- Born: May 9, 1967 (age 57) Jesenice, Yugoslavia
- Height: 6 ft 1 in (185 cm)
- Weight: 202 lb (92 kg; 14 st 6 lb)
- Played for: HK Acroni Jesenice HK Kranjska Gora HDD Olimpija Ljubljana HK MK Bled
- National team: Yugoslavia and Slovenia
- Playing career: 1983–2005

= Toni Tišlar =

Slovenian ice hockey player (born 1967)

Toni Tislar (born May 9, 1967 in Jesenice, Yugoslavia) is a retired Slovenian professional ice hockey player.

==Career==
===Club career===
In 1983, Tislar made his debut in the Yugoslav Ice Hockey League with HK Kranjska Gora.

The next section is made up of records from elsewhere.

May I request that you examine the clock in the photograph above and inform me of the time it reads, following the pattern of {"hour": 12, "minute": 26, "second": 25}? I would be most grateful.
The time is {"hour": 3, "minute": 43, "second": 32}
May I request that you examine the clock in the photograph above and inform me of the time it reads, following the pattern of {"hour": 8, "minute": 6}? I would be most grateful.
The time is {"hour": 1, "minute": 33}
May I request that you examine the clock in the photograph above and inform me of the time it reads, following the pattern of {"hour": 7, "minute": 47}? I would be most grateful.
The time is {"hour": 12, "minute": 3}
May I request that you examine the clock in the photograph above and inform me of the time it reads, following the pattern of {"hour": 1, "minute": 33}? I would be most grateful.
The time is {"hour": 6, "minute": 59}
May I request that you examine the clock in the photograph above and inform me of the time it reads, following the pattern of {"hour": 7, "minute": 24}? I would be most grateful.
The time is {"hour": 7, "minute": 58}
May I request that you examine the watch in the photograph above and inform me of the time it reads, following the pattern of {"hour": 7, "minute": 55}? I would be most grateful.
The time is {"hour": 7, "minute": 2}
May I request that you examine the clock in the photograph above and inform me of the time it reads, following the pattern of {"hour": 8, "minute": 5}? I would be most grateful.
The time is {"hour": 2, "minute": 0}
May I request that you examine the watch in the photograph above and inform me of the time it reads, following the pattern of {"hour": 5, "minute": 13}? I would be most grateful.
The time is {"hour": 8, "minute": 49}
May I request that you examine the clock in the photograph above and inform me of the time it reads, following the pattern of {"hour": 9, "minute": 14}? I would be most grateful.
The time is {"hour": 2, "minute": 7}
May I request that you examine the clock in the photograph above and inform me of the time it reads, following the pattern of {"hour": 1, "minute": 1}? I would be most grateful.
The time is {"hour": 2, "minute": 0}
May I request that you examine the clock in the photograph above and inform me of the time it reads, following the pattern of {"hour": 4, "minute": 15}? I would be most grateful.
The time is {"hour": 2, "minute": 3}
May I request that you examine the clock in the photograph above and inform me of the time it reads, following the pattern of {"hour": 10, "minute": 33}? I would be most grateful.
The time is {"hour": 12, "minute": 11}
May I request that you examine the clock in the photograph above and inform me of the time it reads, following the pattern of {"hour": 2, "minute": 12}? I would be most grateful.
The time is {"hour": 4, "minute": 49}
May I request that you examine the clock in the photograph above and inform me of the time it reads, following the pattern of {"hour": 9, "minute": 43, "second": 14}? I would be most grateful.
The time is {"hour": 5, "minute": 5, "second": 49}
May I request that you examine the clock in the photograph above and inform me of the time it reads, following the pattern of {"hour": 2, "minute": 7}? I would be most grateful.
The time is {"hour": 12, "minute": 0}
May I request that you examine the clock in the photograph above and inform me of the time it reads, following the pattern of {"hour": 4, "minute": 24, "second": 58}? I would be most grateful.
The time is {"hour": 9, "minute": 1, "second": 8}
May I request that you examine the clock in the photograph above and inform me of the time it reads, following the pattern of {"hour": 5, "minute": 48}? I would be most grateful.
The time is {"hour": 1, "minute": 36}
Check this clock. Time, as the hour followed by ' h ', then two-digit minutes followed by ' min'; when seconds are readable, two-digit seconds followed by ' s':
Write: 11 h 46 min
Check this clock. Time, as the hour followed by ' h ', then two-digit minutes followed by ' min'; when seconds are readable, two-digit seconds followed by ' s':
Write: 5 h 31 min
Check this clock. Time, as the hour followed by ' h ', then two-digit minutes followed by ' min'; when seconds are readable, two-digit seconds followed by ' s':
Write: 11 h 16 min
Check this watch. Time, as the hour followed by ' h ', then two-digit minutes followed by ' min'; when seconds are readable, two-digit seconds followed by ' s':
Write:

He won the Yugoslav Ice Hockey League title with HK Acroni Jesenice in 1988 and 1989. He played with HDD Olimpija Ljubljana from 1991–1995, HK MK Bled from 1995–1997, and for 2002–03. From 2003 until his retirement in 2005, he played again for HK Acroni Jesenice.

===International career===
Tislar participated in 10 IIHF World Championships with Yugoslavia and Slovenia. In 144 international games, he scored 46 goals and 42 assists.